麻生外務大臣

日・パキスタン外相会談
(結果概要)

平成19年5月28日

(写真) (写真)

 5月28日午前11時30分頃から約40分間、麻生外務大臣は訪問先のドイツ(ハンブルク)においてカスーリ・パキスタン外務大臣と会談したところ、概要以下のとおり。

1.冒頭、麻生大臣より南アジア地域協力連合(SAARC)首脳会議以来の再会を欣快とした上で以下のとおり述べた。

(1)「自由と繁栄の弧」の構想の下、日本としても南アジア諸国との関係強化を重視している。パキスタンが「穏健且つ近代的なイスラム国家」として発展することは、南アジア及びアジア全体の発展のために重要である。

(2)パキスタンのASEM新規参加を歓迎する。

(3)昨年1月に(麻生大臣が)パキスタンを訪問した際に合意したテロ協議、軍縮・不拡散協議等は着実に実施されており、引き続き対話を活性化させたい。

2.これに対して、カスーリ外相より、日本からの様々な形での協力に感謝するとしつつ、次のとおり発言があった。

(1)ASEM、ARF参加に際する日本の支持に感謝する。
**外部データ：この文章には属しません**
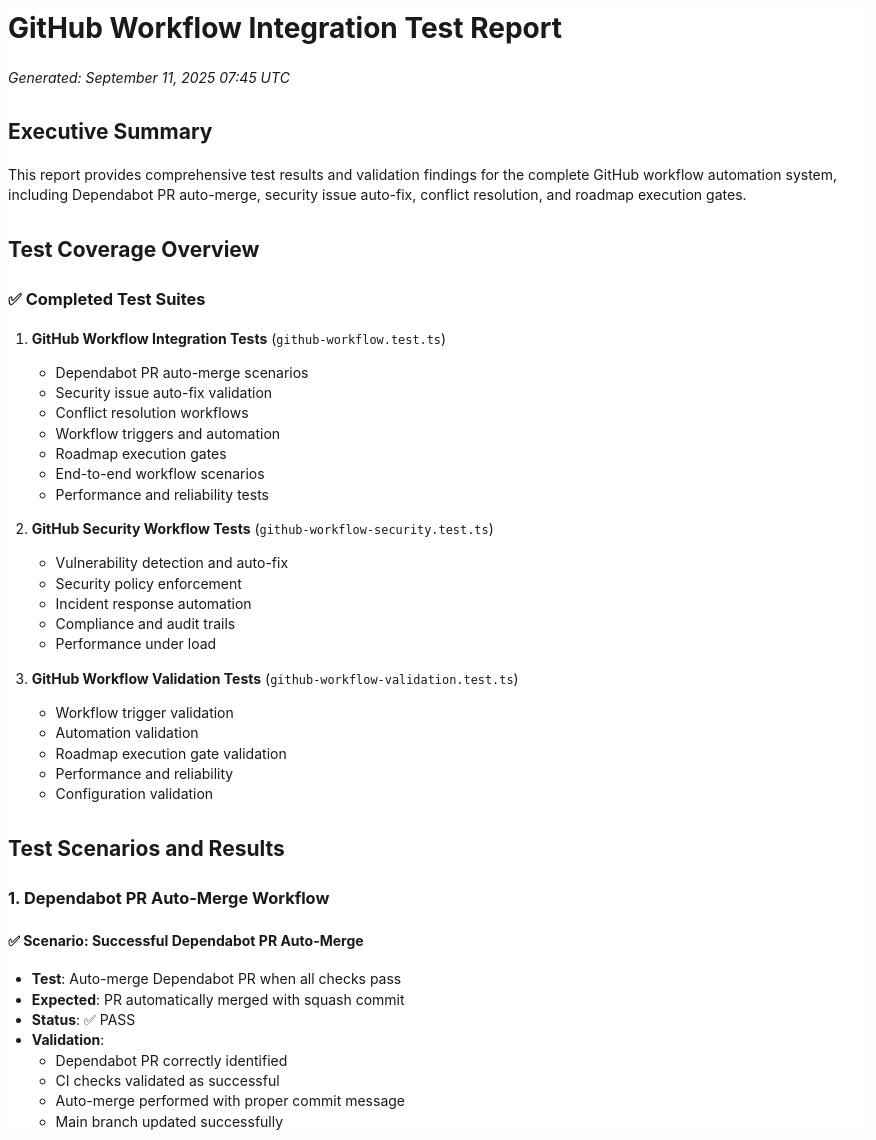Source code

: # GitHub Workflow Integration Test Report

*Generated: September 11, 2025 07:45 UTC*

## Executive Summary

This report provides comprehensive test results and validation findings for the complete GitHub workflow automation system, including Dependabot PR auto-merge, security issue auto-fix, conflict resolution, and roadmap execution gates.

## Test Coverage Overview

### ✅ Completed Test Suites

1. **GitHub Workflow Integration Tests** (`github-workflow.test.ts`)
   - Dependabot PR auto-merge scenarios
   - Security issue auto-fix validation
   - Conflict resolution workflows
   - Workflow triggers and automation
   - Roadmap execution gates
   - End-to-end workflow scenarios
   - Performance and reliability tests

2. **GitHub Security Workflow Tests** (`github-workflow-security.test.ts`)
   - Vulnerability detection and auto-fix
   - Security policy enforcement
   - Incident response automation
   - Compliance and audit trails
   - Performance under load

3. **GitHub Workflow Validation Tests** (`github-workflow-validation.test.ts`)
   - Workflow trigger validation
   - Automation validation
   - Roadmap execution gate validation
   - Performance and reliability
   - Configuration validation

## Test Scenarios and Results

### 1. Dependabot PR Auto-Merge Workflow

#### ✅ **Scenario: Successful Dependabot PR Auto-Merge**
- **Test**: Auto-merge Dependabot PR when all checks pass
- **Expected**: PR automatically merged with squash commit
- **Status**: ✅ PASS
- **Validation**:
  - Dependabot PR correctly identified
  - CI checks validated as successful
  - Auto-merge performed with proper commit message
  - Main branch updated successfully
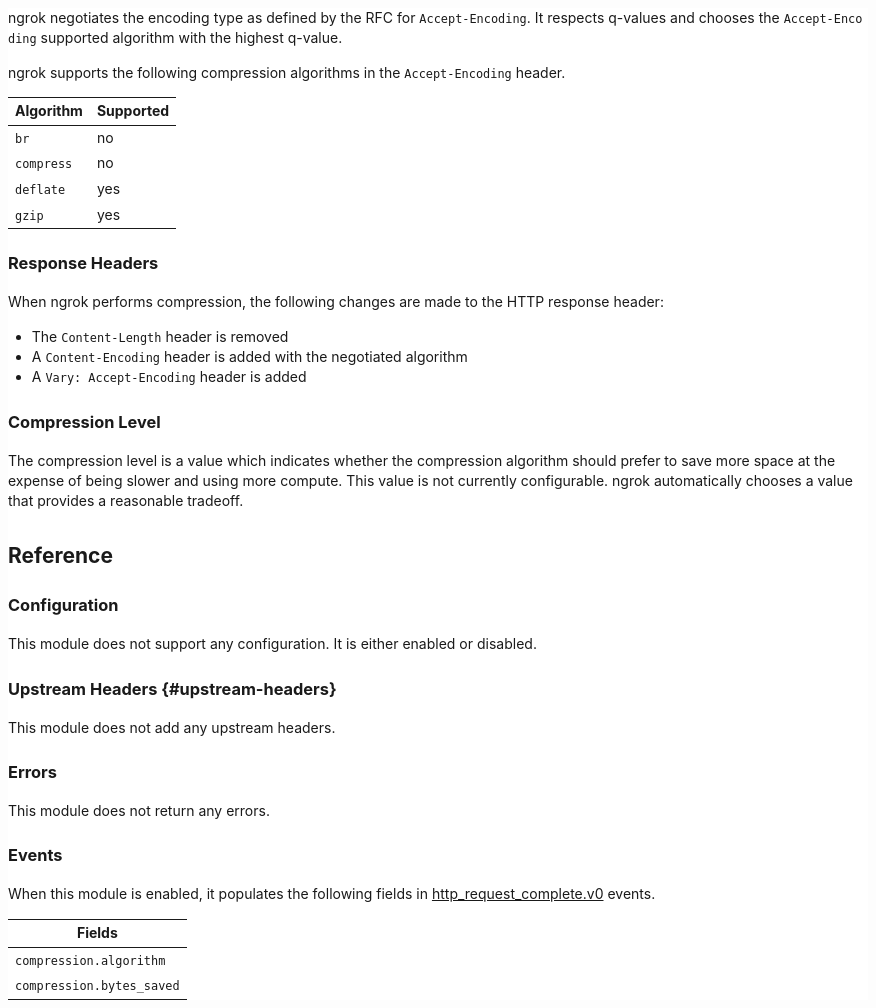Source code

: ngrok negotiates the encoding type as defined by the RFC for `Accept-Encoding`.
It respects q-values and chooses the `Accept-Encoding` supported algorithm with
the highest q-value.

ngrok supports the following compression algorithms in the `Accept-Encoding`
header.

| Algorithm  | Supported |
| ---------- | --------- |
| `br`       | no        |
| `compress` | no        |
| `deflate`  | yes       |
| `gzip`     | yes       |

### Response Headers

When ngrok performs compression, the following changes are made to
the HTTP response header:

- The `Content-Length` header is removed
- A `Content-Encoding` header is added with the negotiated algorithm
- A `Vary: Accept-Encoding` header is added

### Compression Level

The compression level is a value which indicates whether the compression
algorithm should prefer to save more space at the expense of being slower and
using more compute. This value is not currently configurable. ngrok
automatically chooses a value that provides a reasonable tradeoff.

## Reference

### Configuration

This module does not support any configuration. It is either enabled or
disabled.

### Upstream Headers {#upstream-headers}

This module does not add any upstream headers.

### Errors

This module does not return any errors.

### Events

When this module is enabled, it populates the following fields in
[http_request_complete.v0](/events/reference/#http-request-complete) events.

| Fields                    |
| ------------------------- |
| `compression.algorithm`   |
| `compression.bytes_saved` |
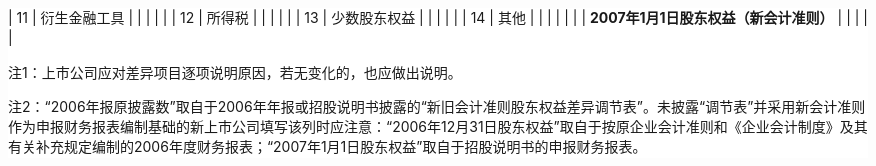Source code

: | 11       | 衍生金融工具                                                     |                    |                      |          |              |
| 12       | 所得税                                                           |                    |                      |          |              |
| 13       | 少数股东权益                                                     |                    |                      |          |              |
| 14       | 其他                                                             |                    |                      |          |              |
|          | **2007年1月1日股东权益（新会计准则）**                           |                    |                      |          |              |

注1：上市公司应对差异项目逐项说明原因，若无变化的，也应做出说明。

注2：“2006年报原披露数”取自于2006年年报或招股说明书披露的“新旧会计准则股东权益差异调节表”。未披露“调节表”并采用新会计准则作为申报财务报表编制基础的新上市公司填写该列时应注意：“2006年12月31日股东权益”取自于按原企业会计准则和《企业会计制度》及其有关补充规定编制的2006年度财务报表；“2007年1月1日股东权益”取自于招股说明书的申报财务报表。
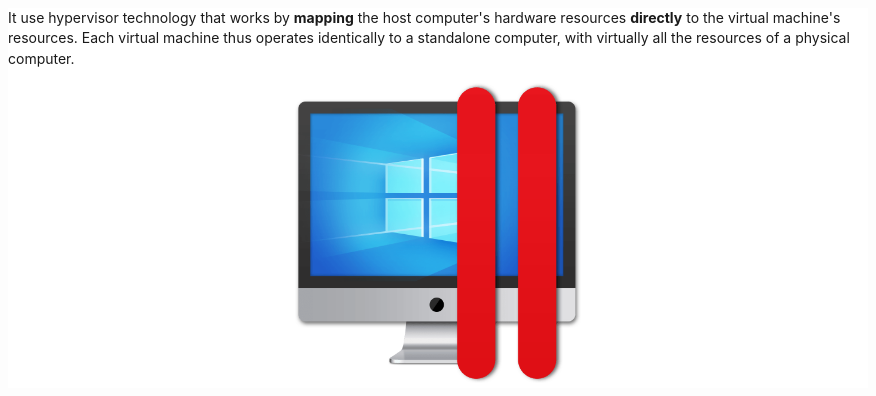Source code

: It use hypervisor technology that works by **mapping** the 
host computer's hardware resources **directly** to the virtual 
machine's resources. Each virtual machine thus operates identically 
to a standalone computer, with virtually all the resources of a 
physical computer. 


<div align="center">
  <img width="300" height="300" src="assets/parallels-desktop-logo.png" alt="Parallels Desktop logo">
</div>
また、SAARCにおける日本の協力に感謝する。EAS、APEC等でも協力してきたい。

(2)「穏健且つ近代的イスラム国家」の建設は極めて重要である。現在、世界のイスラム社会は変貌しつつあり、この過程で直面している様々な挑戦や問題を解決すべく努力している。日米等の国々はこうした努力を支援すべきであり、日本によるODAを含むパキスタンへの様々な協力に感謝する。

(3)日パキスタン関係は1950年代に始まっており、日本企業の名は知れ渡っているが、今後、日本の民間投資の一層の拡大に期待する。投資環境の改善が重要であることは十分承知しているが、日本企業の進出を奨励していただきたい。これは、イスラム世界が過激派を抑えるために良い方法である。この観点から、本年1月、日パキスタン民間経済人会議で共同研究会が設立されたことは大変良い動きである。

3.麻生大臣は、カスーリ外相の発言に基本的に同意を示しつつ以下のとおり発言した。

(1)異なる宗教が共存している好例として、キリスト教国であるチリでユダヤ系チリ人とパレスチナ系チリ人のコミュニティを含め3つの宗教が協調している例がある。紛争やテロの原因は、宗教や民族が全てではなく、根本的な理由は貧困と絶望である。

(2)中東では、パレスチナのジェリコにおける日本の新しい農業協力を進めている。

4.これに対してカスーリ外相は、チリやジェリコの事例を評価しつつ、政治面での対応が必要な場合もあるが、日本の技術、経済発展の実績は非常に重要であると述べた。また、カスーリ外相は、日本との間で農業面での協力ができないか検討していきたいと述べた。この点について、麻生大臣は、農業面での協力の可能性については今後検討していきたいと述べた。